J’approche de la mort, j’attends encore.
Il me semble du moins que j’entends enfin ce que j’essaie de dire depuis trente ans, depuis toujours.
Et c’est une chose simple, absolument simple.
Qu’est-ce qui nous reste ?
Qu’est-ce qui reste quand il ne reste rien ? Ceci : Que nous soyons humains envers les humains, qu’entre nous demeure l’entre-nous qui nous fait hommes. Car si cela venait à manquer nous tomberions dans l’abîme, non pas du bestial, mais de l’inhumain ou du déshumain, le monstrueux chaos de terreur et de violence où tout se défait.
Cette mutuelle et primitive reconnaissance, c’est en un sens le banal et l’ordinaire de la vie.
C’est ce qui s’échange dans le travail partagé, dans les gestes simples de la tendresse, dans les conversations au contenu peut-être dérisoire, mais où pourtant l’on converse, face à face, présents pour s’entendre… Alors il arrive qu’un presque rien, la lumière d’un visage, la musique d’une voix, le geste offert d’une main, tout d’un coup disent tout et que cet épuisé qu’on croyait noyé dans l’absence signe, d’un mouvement presque invisible, la présence de la présence… Primordiale parole où se désigne l’humain de l’humain.
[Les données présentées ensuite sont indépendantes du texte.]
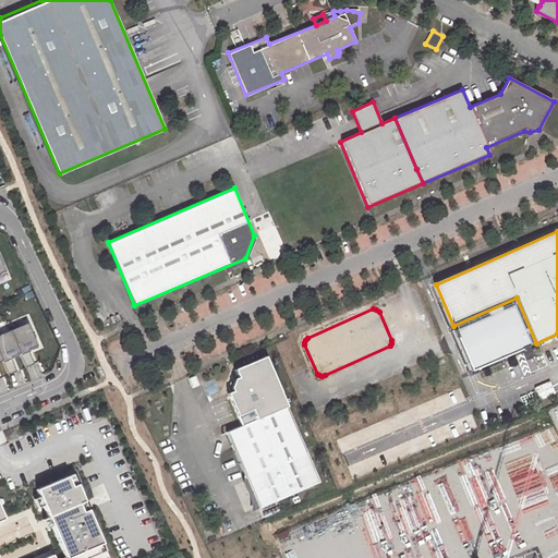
[(10,331),(20,355),(25,367),(34,364),(28,350),(31,349),(32,351),(37,348),(27,324),(10,331)]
Elle peut être sans mots, dans l’aube impalpable du langage. Et si des mots le disent, ils sont chair et esprit, pétris d’une substance qui les exhausse au-dessus du langage ordinaire…
Il n’y a rien à ajouter à cet infime et pur commencement ; surtout pas ce qui fonderait, justifierait, expliquerait, etc. Il n’y a qu’à s’enfoncer dans cette sobre tendresse sans mesure ; alors tout sera donné, qui ne s’ajoutera pas, mais fructifiera à l’infini. »
Maurice Bellet, Incipit, DDB, 1992, p. 8-10, 23-24.